++++ Data for analysis ++++

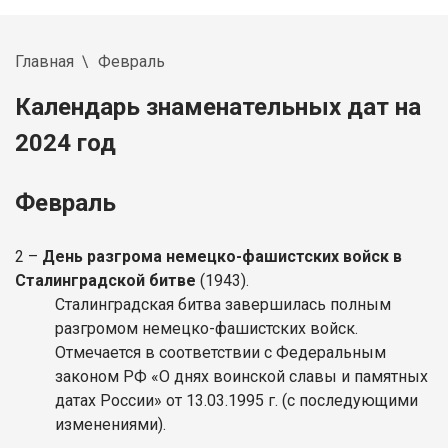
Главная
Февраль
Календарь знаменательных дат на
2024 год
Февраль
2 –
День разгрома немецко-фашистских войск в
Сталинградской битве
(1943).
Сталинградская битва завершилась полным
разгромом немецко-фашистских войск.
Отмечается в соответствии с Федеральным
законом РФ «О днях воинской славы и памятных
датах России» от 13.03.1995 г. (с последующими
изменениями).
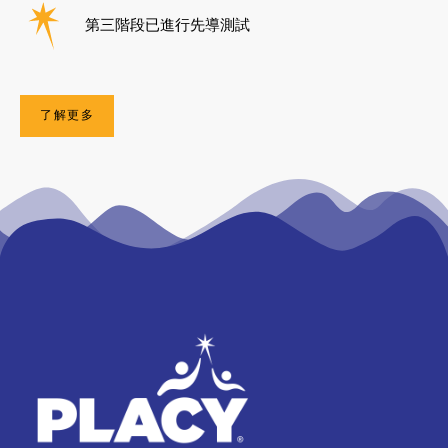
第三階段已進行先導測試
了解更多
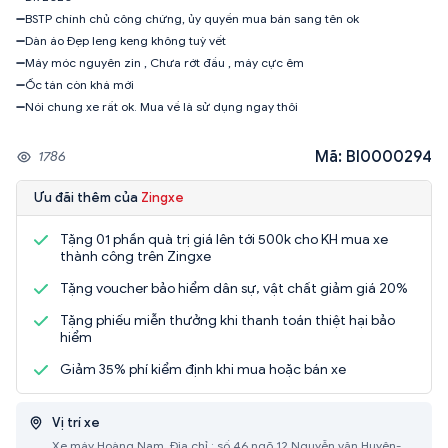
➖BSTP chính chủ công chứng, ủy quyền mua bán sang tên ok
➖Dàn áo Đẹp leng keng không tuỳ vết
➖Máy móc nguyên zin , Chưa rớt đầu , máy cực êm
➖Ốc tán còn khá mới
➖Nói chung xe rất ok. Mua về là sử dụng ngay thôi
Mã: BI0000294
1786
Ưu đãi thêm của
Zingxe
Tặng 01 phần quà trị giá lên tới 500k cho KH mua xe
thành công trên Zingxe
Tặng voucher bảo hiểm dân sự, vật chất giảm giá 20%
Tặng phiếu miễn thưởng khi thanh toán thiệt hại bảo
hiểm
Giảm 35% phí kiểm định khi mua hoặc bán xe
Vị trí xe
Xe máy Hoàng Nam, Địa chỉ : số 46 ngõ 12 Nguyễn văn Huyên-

++++

## Exercise
Set down, character for character, everything in the listing from the line containing "sang tên ok" down to the line containing "thành công trên Zingxe", including both of those lines.

## Completed task
➖BSTP chính chủ công chứng, ủy quyền mua bán sang tên ok
➖Dàn áo Đẹp leng keng không tuỳ vết
➖Máy móc nguyên zin , Chưa rớt đầu , máy cực êm
➖Ốc tán còn khá mới
➖Nói chung xe rất ok. Mua về là sử dụng ngay thôi
Mã: BI0000294
1786
Ưu đãi thêm của
Zingxe
Tặng 01 phần quà trị giá lên tới 500k cho KH mua xe
thành công trên Zingxe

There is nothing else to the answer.